Inauguré le 1er octobre 1905 dans le square Solférino, c’était l’œuvre du sculpteur Alphonse Guilloux et de l’architecte George Bourienne à la gloire de Frédéric et Eustache Bérat.

Le profil des deux frères se détachait très légèrement sur le fond du monument représentant un bloc de rochers. Une branche de pommier à laquelle se balançait paresseusement la lyre de Frédéric et la palette d’Eustache, encadrait les deux silhouettes. Léger et insouciant, comme les chansons du premier et les dessins du second, un filet d’eau vive coulait au pied du rocher. Ce charmant monument disparu pendant trop longtemps du paysage rouennais, devrait être restitué cette année. Une très bonne nouvelle.

:: Données fournies ::
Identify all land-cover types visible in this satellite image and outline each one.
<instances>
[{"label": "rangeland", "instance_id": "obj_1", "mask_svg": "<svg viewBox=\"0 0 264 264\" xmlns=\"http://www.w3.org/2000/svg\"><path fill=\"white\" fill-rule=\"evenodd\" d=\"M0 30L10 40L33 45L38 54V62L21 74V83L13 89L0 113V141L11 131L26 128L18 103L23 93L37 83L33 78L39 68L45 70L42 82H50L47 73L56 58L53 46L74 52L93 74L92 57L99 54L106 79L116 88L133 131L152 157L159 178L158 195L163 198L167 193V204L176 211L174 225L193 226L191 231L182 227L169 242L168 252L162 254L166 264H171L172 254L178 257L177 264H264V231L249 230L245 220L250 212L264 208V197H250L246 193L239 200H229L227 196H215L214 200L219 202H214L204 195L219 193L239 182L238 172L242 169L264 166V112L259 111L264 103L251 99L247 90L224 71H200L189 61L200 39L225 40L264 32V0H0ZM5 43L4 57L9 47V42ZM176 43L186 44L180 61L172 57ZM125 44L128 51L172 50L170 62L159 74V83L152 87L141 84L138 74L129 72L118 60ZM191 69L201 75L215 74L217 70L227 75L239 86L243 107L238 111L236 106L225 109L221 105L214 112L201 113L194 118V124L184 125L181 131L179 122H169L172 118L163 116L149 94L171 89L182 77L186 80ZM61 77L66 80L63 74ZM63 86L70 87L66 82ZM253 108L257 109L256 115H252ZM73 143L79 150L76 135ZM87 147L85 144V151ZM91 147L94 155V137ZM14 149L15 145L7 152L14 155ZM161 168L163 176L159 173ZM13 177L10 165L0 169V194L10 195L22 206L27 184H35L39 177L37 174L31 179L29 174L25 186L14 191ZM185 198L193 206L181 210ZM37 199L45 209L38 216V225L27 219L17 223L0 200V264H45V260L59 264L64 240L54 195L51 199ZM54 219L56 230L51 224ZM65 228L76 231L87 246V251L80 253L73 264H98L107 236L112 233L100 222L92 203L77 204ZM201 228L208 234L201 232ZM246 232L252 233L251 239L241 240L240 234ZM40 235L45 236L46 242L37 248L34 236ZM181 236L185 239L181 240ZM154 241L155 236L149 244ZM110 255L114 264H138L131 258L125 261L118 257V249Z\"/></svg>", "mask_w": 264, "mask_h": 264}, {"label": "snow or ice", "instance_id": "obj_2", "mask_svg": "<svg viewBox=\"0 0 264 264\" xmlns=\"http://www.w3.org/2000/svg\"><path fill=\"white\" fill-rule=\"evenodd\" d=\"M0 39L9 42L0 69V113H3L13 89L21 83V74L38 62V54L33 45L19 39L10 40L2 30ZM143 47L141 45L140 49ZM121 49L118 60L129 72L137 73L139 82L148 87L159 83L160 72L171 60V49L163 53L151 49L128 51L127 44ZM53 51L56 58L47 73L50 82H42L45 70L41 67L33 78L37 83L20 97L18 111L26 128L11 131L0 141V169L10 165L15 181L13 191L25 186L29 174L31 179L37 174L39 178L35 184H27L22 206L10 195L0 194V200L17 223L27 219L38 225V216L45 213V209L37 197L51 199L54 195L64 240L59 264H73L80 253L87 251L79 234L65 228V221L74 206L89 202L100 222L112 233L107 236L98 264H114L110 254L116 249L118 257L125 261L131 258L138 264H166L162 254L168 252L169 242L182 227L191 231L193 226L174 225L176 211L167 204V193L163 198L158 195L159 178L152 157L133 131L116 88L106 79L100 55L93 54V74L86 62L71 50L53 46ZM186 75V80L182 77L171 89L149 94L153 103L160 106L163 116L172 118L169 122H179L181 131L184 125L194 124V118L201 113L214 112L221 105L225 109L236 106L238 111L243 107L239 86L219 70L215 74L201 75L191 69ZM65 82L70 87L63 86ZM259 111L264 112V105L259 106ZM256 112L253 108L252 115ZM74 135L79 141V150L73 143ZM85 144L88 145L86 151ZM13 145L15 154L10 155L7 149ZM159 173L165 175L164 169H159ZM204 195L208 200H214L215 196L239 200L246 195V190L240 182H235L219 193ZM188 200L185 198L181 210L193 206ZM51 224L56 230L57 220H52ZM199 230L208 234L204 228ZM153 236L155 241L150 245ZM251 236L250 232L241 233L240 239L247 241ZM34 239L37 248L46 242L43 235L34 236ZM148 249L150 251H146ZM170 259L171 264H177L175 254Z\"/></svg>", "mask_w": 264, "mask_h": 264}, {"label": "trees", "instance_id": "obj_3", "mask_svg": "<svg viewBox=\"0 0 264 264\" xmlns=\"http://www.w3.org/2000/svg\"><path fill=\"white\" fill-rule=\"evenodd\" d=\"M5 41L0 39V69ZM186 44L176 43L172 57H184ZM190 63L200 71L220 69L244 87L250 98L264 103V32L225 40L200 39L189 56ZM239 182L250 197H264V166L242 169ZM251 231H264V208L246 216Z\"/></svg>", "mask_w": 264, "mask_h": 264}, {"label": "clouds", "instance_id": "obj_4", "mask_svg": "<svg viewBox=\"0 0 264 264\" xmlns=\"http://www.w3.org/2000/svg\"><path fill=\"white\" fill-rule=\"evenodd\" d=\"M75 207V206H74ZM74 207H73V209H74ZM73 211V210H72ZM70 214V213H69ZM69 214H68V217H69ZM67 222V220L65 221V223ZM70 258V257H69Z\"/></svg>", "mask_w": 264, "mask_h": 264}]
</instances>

:: Consigne 1 ::
Répondez à ces questions sur le texte sur le monument des frères Bérat :
(a) À quelle date le monument a-t-il été inauguré ?
(b) Quels objets se balançaient à la branche de pommier ?
(c) Qu'est-ce qui coulait au pied du rocher ?
:: Consigne 2 ::
Écrivez la suite du texte sur le monument des frères Bérat, s'il vous plaît, en reprenant après sa dernière phrase.
Les lignes fournies n'ont aucun rapport avec le texte sur le monument des frères Bérat.

:: Espace de réponse 1 ::
(a) Le 1er octobre 1905.
(b) La lyre de Frédéric et la palette d'Eustache.
(c) Un filet d'eau vive.

:: Espace de réponse 2 ::
Les quatre mousquetaires

La fine équipe familiale était menée de main de maître par Frédéric, né le 11 mars 1801 à Rouen. Célèbre chansonnier et compositeur de talent, il occupait pour pouvoir vivre, un emploi modeste à la Compagnie du Gaz. On lui doit l’immortelle « J’irai revoir ma Normandie ». Composée en 1836 dans le chalet du romancier et journaliste Alphonse Karr à Sainte-Adresse pour Loïsa Pujet, elle obtient immédiatement un succès considérable et sera vendue à 45 000 exemplaires lors de sa parution. Bérat qui avait passé son enfance à La Rue-Saint-Pierre, village situé à une quinzaine de kilomètres de Rouen sur la route de Neufchâtel, a également mis en musique « Mimi Pinson » et composé « Les souvenirs de Lisette » en hommage au chansonnier Jean-Pierre Béranger. Le centenaire de son décès survenu à Paris fut célébré le 19 juin 1955 avec un défilé de groupes folkloriques et une exposition au Musée de Peinture, notre Musée des Beaux-Arts.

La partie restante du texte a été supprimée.